This circuit is blowing my mind (MOSFET question)

[Croy9000]

I am hoping someone can un-baffle me, I am very confused atm. Below is a published circuit whose function is to provide 5V to VCC when it is present (a USB cable plugged in). If 5V is not present then VBATT is connected to VCC (if present). When both 5V and VBATT are present, VBATT is said to disconnected.

I am trying to understand how this is accomplished. My confusion is what happens when there is no 5V, but VBATT is connected. How is the MOSFET biased properly to allow it to pass current?

This is a P-Channel Enhancement MOSFET. From what I understand, for it to be on (connecting VBATT), there must be a Vgs voltage < 0V or more. But the battery is connected to the drain, not the source. What is providing the voltage on the source side to get it biased? 

[Croy9000]

I also redrew the circuit in the hopes it would help me, which....it didnt.

[Quarlo Klobrigney]

The only thing I can think of is the reverse leakage voltage/current of D3.

[gamalot]

If you ignore the body diode, there is nothing different between the source and the drain.

[Kevin93]

Your redrawn circuit is incorrect - VBATT connects to the source of the FET, not VCC.
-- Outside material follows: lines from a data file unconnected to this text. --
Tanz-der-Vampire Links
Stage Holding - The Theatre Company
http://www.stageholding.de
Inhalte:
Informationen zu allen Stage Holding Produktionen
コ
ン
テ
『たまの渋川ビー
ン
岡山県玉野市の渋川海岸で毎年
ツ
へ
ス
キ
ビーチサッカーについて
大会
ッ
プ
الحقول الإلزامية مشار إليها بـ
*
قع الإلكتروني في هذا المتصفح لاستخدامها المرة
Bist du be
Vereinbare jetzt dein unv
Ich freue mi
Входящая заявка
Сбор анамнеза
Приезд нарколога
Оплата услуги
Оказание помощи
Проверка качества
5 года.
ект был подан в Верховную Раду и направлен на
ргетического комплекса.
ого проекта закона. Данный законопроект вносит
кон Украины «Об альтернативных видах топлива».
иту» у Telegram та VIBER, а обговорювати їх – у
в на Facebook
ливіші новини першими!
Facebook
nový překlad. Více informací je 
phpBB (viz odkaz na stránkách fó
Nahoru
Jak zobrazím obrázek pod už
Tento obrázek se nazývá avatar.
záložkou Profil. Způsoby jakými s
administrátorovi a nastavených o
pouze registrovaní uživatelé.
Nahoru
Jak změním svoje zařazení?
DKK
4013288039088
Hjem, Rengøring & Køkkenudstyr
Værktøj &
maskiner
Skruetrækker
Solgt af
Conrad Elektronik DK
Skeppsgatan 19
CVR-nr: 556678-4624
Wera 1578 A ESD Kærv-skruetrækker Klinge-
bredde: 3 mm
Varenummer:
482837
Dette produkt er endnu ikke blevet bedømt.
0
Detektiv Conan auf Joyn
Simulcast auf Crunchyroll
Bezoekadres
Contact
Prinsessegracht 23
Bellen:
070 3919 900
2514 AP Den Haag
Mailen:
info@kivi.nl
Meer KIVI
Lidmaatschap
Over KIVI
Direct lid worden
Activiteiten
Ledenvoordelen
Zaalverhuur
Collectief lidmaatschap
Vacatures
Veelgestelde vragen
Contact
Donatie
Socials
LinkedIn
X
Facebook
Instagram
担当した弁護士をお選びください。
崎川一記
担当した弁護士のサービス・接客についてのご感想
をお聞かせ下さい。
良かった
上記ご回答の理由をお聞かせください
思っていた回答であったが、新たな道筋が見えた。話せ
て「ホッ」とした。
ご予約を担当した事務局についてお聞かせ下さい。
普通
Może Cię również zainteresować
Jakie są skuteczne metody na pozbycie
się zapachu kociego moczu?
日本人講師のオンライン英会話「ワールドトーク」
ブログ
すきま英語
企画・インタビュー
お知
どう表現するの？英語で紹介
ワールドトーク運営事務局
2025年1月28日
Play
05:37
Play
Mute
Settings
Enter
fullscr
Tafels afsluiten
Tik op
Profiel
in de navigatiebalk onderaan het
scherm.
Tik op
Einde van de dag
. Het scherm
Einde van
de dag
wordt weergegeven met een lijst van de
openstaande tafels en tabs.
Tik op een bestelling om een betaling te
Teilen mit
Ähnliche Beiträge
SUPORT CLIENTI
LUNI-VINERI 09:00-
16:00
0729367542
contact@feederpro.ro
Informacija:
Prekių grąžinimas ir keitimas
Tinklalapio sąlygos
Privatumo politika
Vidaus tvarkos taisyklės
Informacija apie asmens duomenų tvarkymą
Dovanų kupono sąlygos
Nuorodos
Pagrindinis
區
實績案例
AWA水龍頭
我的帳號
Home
When there is no +5V the 100k resistor (R3) pulls the gate down to ground.  The source is at VBATT.

The PMOS FET therefore is biased by the VBATT voltage between source and gate.

This will make it conduct between source and drain providing voltage to VCC via SW1.

kevin

[Paul Price]

The circuit is drawn wrong with the P-chan MOSFET D and S connections reversed.

The idea here is that the P-MOSFET could be replaced with a schottky diode, but there would be a power loss due to the forward voltage drop of the series diode. To minimize the loss of switching over to battery, the P-MOSFET is turned on when the USB voltage is zero, but in this schematic that doesn't happen. The only explanation is the MOSFET has been shown connected incorrectly, reversed D and S. When the P-MOSFET is turned on, its low Rdson would present a much lower drop than a diode it replaces.

[Nusa]

Actually I think it's correct. It's just that you've misunderstood the purpose of the mosfet. It's there to protect the battery from the 5V source when it's present. Don't forget to draw this mosfet's diode in the redrawing...it's significant.

[Monkeh]

The body diode will conduct when the battery is connected and the USB is not. This will bring the source to the battery potential (minus a diode drop). The gate, if USB is not connected, will be held to 0V by R3. V_GS should then be around -3V assuming a lithium cell of some variety at full charge - this is far over the -1V max threshold and the FET will be conducting as well - and at around 40mohm, that will be very, very close to full battery potential.

[Croy9000]

Ah brilliant. Thanks Nusa and Monkeh. Now it all makes sense. The issue was indeed me ignoring the body diode.

I can now see VBATT can initially source current because the body diode lets the current pass from source to drain (I guess backwards from normal use?) Also, assuming no 5V preset, this also sets up the proper gate to source on bias for a super low resistance path through source to drain, really opening up the current path for the battery.